- Official poster
- Directed by: K. Krishnaraj
- Written by: Sailesh
- Produced by: Visheshwar P. Raghavendra Bhat
- Starring: Yogesh Akanksha
- Cinematography: Arvind S. Kashyap
- Music by: Midhun Mukundan
- Production company: Vrishank Movie Maker's
- Release date: 11 January 2019;
- Country: India
- Language: Kannada

= Lambodara (film) =

2019 Indian Kannada language film

Lambodara is a 2019 Indian Kannada-language romantic comedy directed by K Krishnaraj and starring Yogesh and Akanksha.

== Cast ==
- Yogesh as Lambodara
- Akanksha Gandhi as Nithya
- Dharmanna as Kedarnath
- Siddu Moolimani as Dubsmash Danny
- Achyuth Kumar as Lambodara's father
- Aruna Balraj as Lambodara's mother

==Production ==
K Krishnaraj worked as an assistant director for Kalaya Tasmai Namaha (2012). He worked on this film for two to three years.

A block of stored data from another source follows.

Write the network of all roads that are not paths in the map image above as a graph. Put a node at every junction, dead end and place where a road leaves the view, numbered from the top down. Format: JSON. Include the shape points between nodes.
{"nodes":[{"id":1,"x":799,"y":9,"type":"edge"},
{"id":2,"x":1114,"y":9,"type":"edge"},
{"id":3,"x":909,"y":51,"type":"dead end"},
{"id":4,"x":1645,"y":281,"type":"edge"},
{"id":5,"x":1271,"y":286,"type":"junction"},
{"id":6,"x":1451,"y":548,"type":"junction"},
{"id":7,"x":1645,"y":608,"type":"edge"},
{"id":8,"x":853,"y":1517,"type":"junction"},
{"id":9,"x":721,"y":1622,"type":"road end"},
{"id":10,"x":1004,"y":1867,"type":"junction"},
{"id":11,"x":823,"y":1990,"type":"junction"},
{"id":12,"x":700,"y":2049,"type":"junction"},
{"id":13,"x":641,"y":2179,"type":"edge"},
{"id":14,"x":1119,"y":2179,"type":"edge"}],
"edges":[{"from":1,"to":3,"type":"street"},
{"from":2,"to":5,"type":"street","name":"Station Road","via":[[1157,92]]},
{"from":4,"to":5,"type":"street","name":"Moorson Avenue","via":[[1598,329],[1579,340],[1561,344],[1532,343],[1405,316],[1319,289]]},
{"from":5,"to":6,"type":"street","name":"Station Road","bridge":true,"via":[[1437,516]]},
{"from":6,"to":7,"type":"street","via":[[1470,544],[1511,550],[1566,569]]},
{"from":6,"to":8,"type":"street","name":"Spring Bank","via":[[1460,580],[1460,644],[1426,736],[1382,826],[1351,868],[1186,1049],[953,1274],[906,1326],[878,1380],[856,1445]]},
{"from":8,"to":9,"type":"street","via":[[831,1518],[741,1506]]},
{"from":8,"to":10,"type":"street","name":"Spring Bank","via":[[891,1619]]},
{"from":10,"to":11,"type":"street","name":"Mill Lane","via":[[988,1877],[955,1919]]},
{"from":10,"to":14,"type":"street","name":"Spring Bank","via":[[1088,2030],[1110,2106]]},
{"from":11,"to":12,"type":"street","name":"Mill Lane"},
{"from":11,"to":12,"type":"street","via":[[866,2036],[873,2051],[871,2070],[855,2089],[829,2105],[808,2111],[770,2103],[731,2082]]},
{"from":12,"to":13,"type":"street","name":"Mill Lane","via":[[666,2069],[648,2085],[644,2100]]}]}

Yogesh worked on the film for one-and-a-half years.

== Soundtrack ==
The music was composed by Karthik Sharma.
- "Kedi Ivanu" - Vaikom Vijayalakshmi
- "Geleya" (lyrics by Jayanth Kaikini)
- "Oh Manase Manase"

== Reception ==
A critic from The New Indian Express wrote that "Lambodara will just be added to the long list of films where he [Yogesh] fails to impress the audience". A critic from The News Minute opined that "Watch it if you can enjoy clichéd, lengthy films with a joke here and there". A critic from The Times of India stated that "Lambodara offers nothing much to keep you interested".